§ **Activity**
Write the records out again exactly, but without pictures.

§ **Given records**
%%
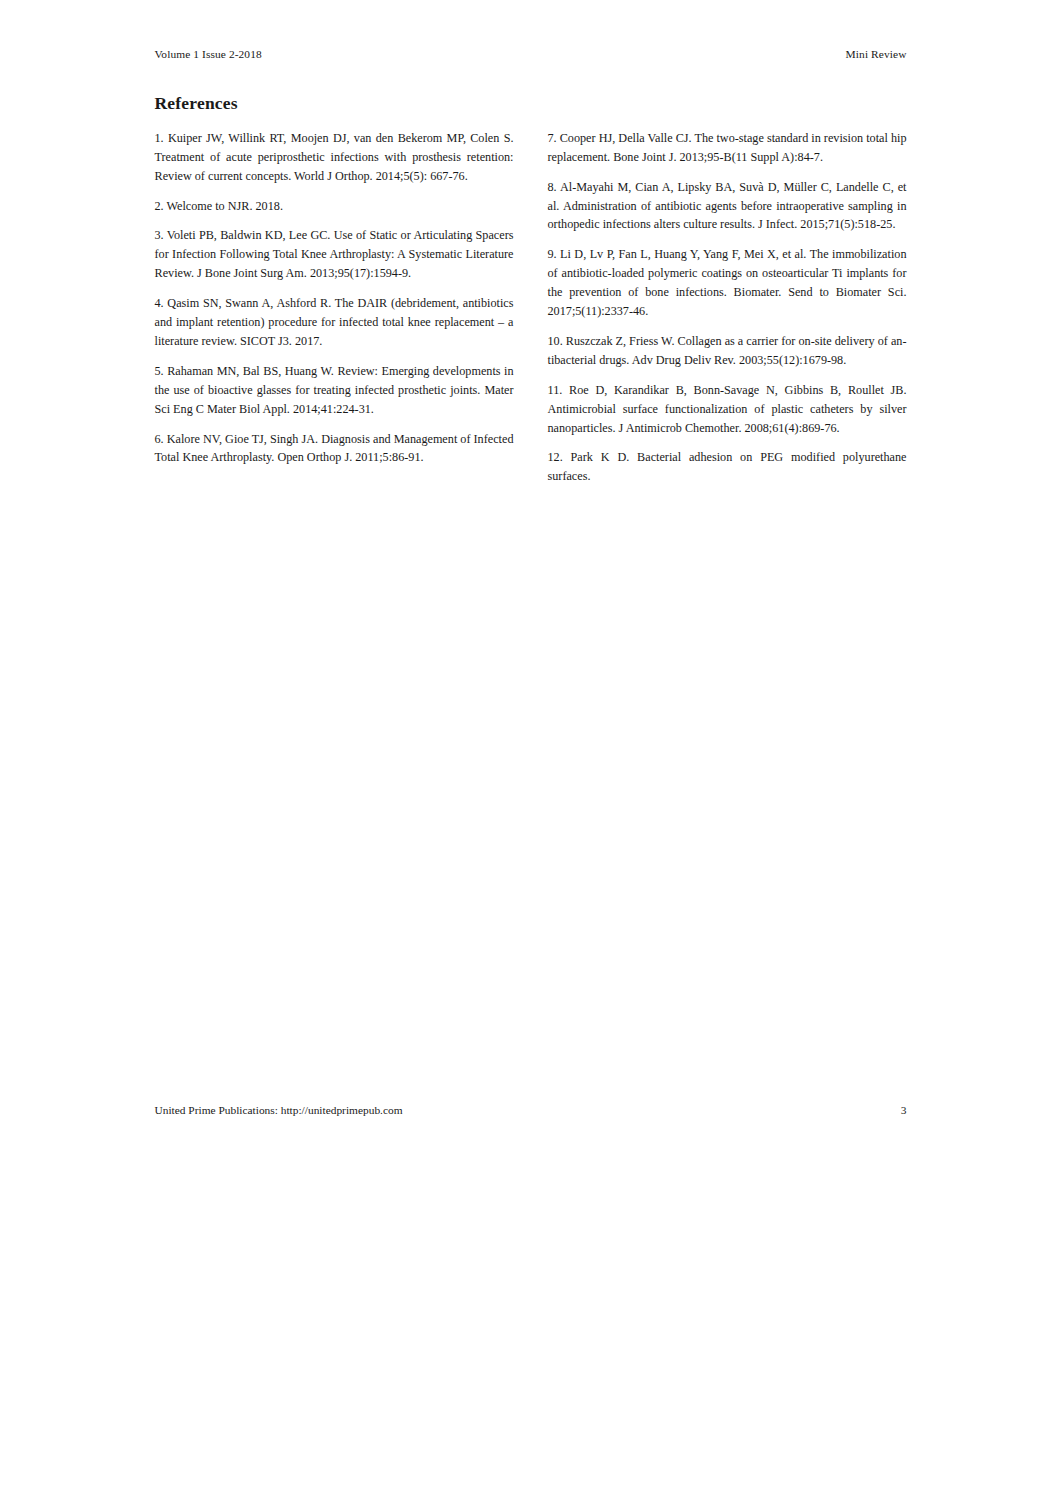Volume 1 Issue 2-2018
Mini Review
References
1. Kuiper JW, Willink RT, Moojen DJ, van den Bekerom MP, Colen S. Treatment of acute periprosthetic infections with prosthesis retention: Review of current concepts. World J Orthop. 2014;5(5): 667-76.
2. Welcome to NJR. 2018.
3. Voleti PB, Baldwin KD, Lee GC. Use of Static or Articulating Spacers for Infection Following Total Knee Arthroplasty: A Systematic Literature Review. J Bone Joint Surg Am. 2013;95(17):1594-9.
4. Qasim SN, Swann A, Ashford R. The DAIR (debridement, antibiotics and implant retention) procedure for infected total knee replacement – a literature review. SICOT J3. 2017.
5. Rahaman MN, Bal BS, Huang W. Review: Emerging developments in the use of bioactive glasses for treating infected prosthetic joints. Mater Sci Eng C Mater Biol Appl. 2014;41:224-31.
6. Kalore NV, Gioe TJ, Singh JA. Diagnosis and Management of Infected Total Knee Arthroplasty. Open Orthop J. 2011;5:86-91.
7. Cooper HJ, Della Valle CJ. The two-stage standard in revision total hip replacement. Bone Joint J. 2013;95-B(11 Suppl A):84-7.
8. Al-Mayahi M, Cian A, Lipsky BA, Suvà D, Müller C, Landelle C, et al. Administration of antibiotic agents before intraoperative sampling in orthopedic infections alters culture results. J Infect. 2015;71(5):518-25.
9. Li D, Lv P, Fan L, Huang Y, Yang F, Mei X, et al. The immobilization of antibiotic-loaded polymeric coatings on osteoarticular Ti implants for the prevention of bone infections. Biomater. Send to Biomater Sci. 2017;5(11):2337-46.
10. Ruszczak Z, Friess W. Collagen as a carrier for on-site delivery of antibacterial drugs. Adv Drug Deliv Rev. 2003;55(12):1679-98.
11. Roe D, Karandikar B, Bonn-Savage N, Gibbins B, Roullet JB. Antimicrobial surface functionalization of plastic catheters by silver nanoparticles. J Antimicrob Chemother. 2008;61(4):869-76.
12. Park K D. Bacterial adhesion on PEG modified polyurethane surfaces.
United Prime Publications: http://unitedprimepub.com
3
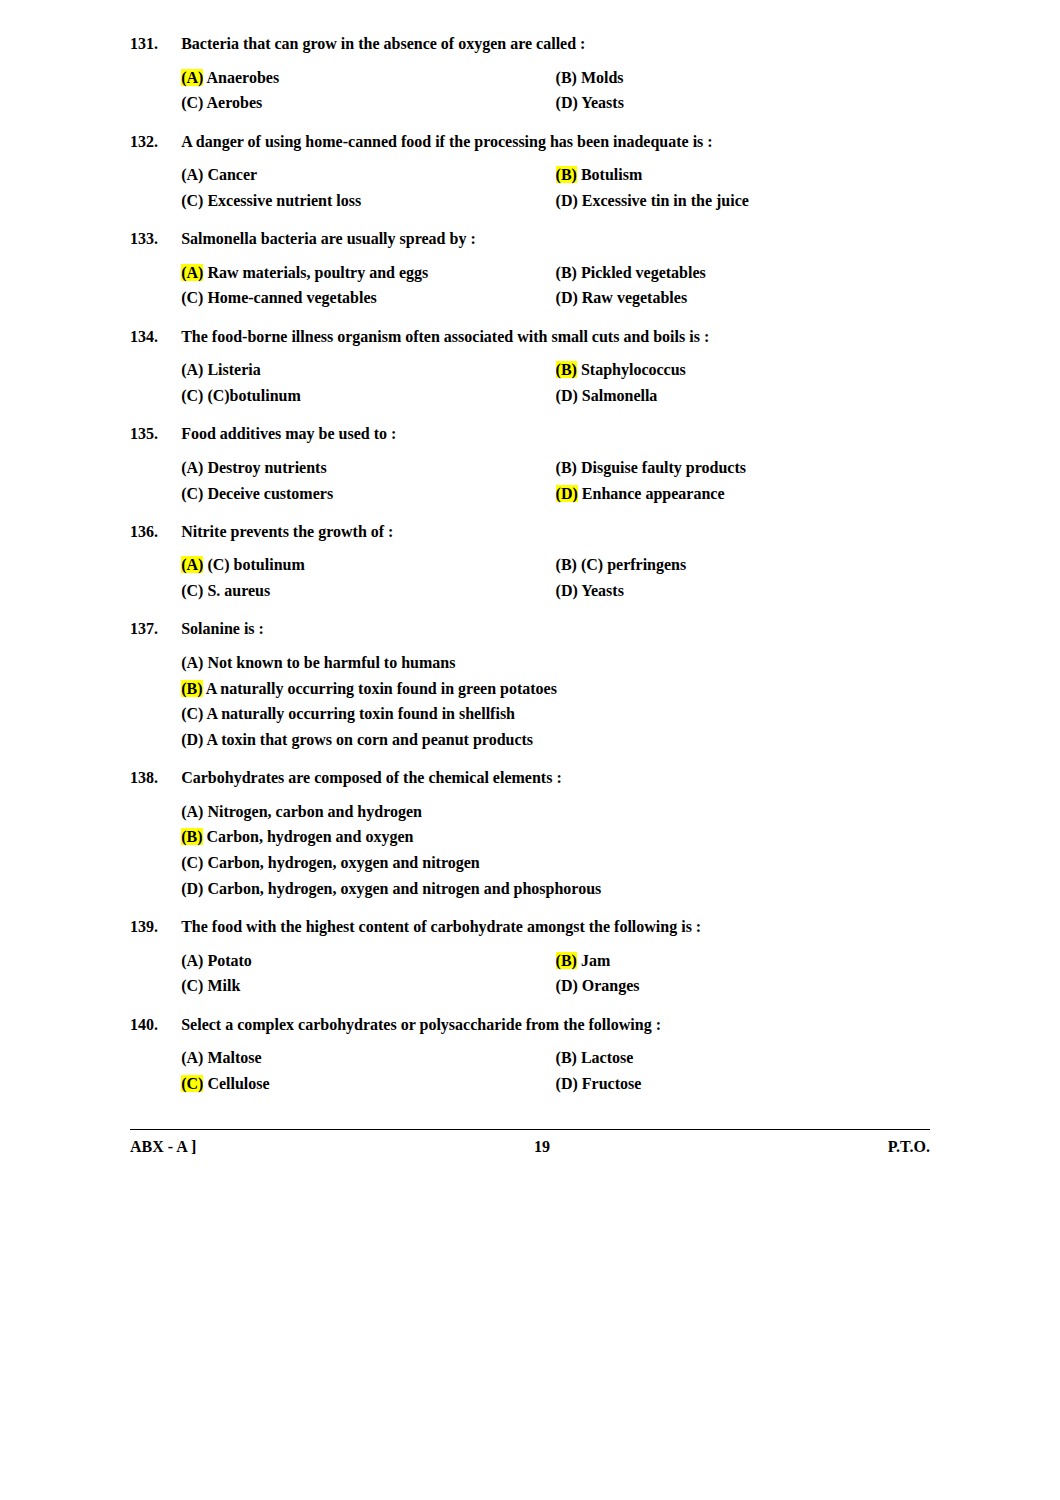131. Bacteria that can grow in the absence of oxygen are called :
(A) Anaerobes
(B) Molds
(C) Aerobes
(D) Yeasts
132. A danger of using home-canned food if the processing has been inadequate is :
(A) Cancer
(B) Botulism
(C) Excessive nutrient loss
(D) Excessive tin in the juice
133. Salmonella bacteria are usually spread by :
(A) Raw materials, poultry and eggs
(B) Pickled vegetables
(C) Home-canned vegetables
(D) Raw vegetables
134. The food-borne illness organism often associated with small cuts and boils is :
(A) Listeria
(B) Staphylococcus
(C) (C)botulinum
(D) Salmonella
135. Food additives may be used to :
(A) Destroy nutrients
(B) Disguise faulty products
(C) Deceive customers
(D) Enhance appearance
136. Nitrite prevents the growth of :
(A) (C) botulinum
(B) (C) perfringens
(C) S. aureus
(D) Yeasts
137. Solanine is :
(A) Not known to be harmful to humans
(B) A naturally occurring toxin found in green potatoes
(C) A naturally occurring toxin found in shellfish
(D) A toxin that grows on corn and peanut products
138. Carbohydrates are composed of the chemical elements :
(A) Nitrogen, carbon and hydrogen
(B) Carbon, hydrogen and oxygen
(C) Carbon, hydrogen, oxygen and nitrogen
(D) Carbon, hydrogen, oxygen and nitrogen and phosphorous
139. The food with the highest content of carbohydrate amongst the following is :
(A) Potato
(B) Jam
(C) Milk
(D) Oranges
140. Select a complex carbohydrates or polysaccharide from the following :
(A) Maltose
(B) Lactose
(C) Cellulose
(D) Fructose
ABX - A ] 19 P.T.O.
%%
§ **Output**
Volume 1 Issue 2-2018
Mini Review
References
1. Kuiper JW, Willink RT, Moojen DJ, van den Bekerom MP, Colen S. Treatment of acute periprosthetic infections with prosthesis retention: Review of current concepts. World J Orthop. 2014;5(5): 667-76.
2. Welcome to NJR. 2018.
3. Voleti PB, Baldwin KD, Lee GC. Use of Static or Articulating Spacers for Infection Following Total Knee Arthroplasty: A Systematic Literature Review. J Bone Joint Surg Am. 2013;95(17):1594-9.
4. Qasim SN, Swann A, Ashford R. The DAIR (debridement, antibiotics and implant retention) procedure for infected total knee replacement – a literature review. SICOT J3. 2017.
5. Rahaman MN, Bal BS, Huang W. Review: Emerging developments in the use of bioactive glasses for treating infected prosthetic joints. Mater Sci Eng C Mater Biol Appl. 2014;41:224-31.
6. Kalore NV, Gioe TJ, Singh JA. Diagnosis and Management of Infected Total Knee Arthroplasty. Open Orthop J. 2011;5:86-91.
7. Cooper HJ, Della Valle CJ. The two-stage standard in revision total hip replacement. Bone Joint J. 2013;95-B(11 Suppl A):84-7.
8. Al-Mayahi M, Cian A, Lipsky BA, Suvà D, Müller C, Landelle C, et al. Administration of antibiotic agents before intraoperative sampling in orthopedic infections alters culture results. J Infect. 2015;71(5):518-25.
9. Li D, Lv P, Fan L, Huang Y, Yang F, Mei X, et al. The immobilization of antibiotic-loaded polymeric coatings on osteoarticular Ti implants for the prevention of bone infections. Biomater. Send to Biomater Sci. 2017;5(11):2337-46.
10. Ruszczak Z, Friess W. Collagen as a carrier for on-site delivery of antibacterial drugs. Adv Drug Deliv Rev. 2003;55(12):1679-98.
11. Roe D, Karandikar B, Bonn-Savage N, Gibbins B, Roullet JB. Antimicrobial surface functionalization of plastic catheters by silver nanoparticles. J Antimicrob Chemother. 2008;61(4):869-76.
12. Park K D. Bacterial adhesion on PEG modified polyurethane surfaces.
United Prime Publications: http://unitedprimepub.com
3
131. Bacteria that can grow in the absence of oxygen are called :
(A) Anaerobes
(B) Molds
(C) Aerobes
(D) Yeasts
132. A danger of using home-canned food if the processing has been inadequate is :
(A) Cancer
(B) Botulism
(C) Excessive nutrient loss
(D) Excessive tin in the juice
133. Salmonella bacteria are usually spread by :
(A) Raw materials, poultry and eggs
(B) Pickled vegetables
(C) Home-canned vegetables
(D) Raw vegetables
134. The food-borne illness organism often associated with small cuts and boils is :
(A) Listeria
(B) Staphylococcus
(C) (C)botulinum
(D) Salmonella
135. Food additives may be used to :
(A) Destroy nutrients
(B) Disguise faulty products
(C) Deceive customers
(D) Enhance appearance
136. Nitrite prevents the growth of :
(A) (C) botulinum
(B) (C) perfringens
(C) S. aureus
(D) Yeasts
137. Solanine is :
(A) Not known to be harmful to humans
(B) A naturally occurring toxin found in green potatoes
(C) A naturally occurring toxin found in shellfish
(D) A toxin that grows on corn and peanut products
138. Carbohydrates are composed of the chemical elements :
(A) Nitrogen, carbon and hydrogen
(B) Carbon, hydrogen and oxygen
(C) Carbon, hydrogen, oxygen and nitrogen
(D) Carbon, hydrogen, oxygen and nitrogen and phosphorous
139. The food with the highest content of carbohydrate amongst the following is :
(A) Potato
(B) Jam
(C) Milk
(D) Oranges
140. Select a complex carbohydrates or polysaccharide from the following :
(A) Maltose
(B) Lactose
(C) Cellulose
(D) Fructose
ABX - A ] 19 P.T.O.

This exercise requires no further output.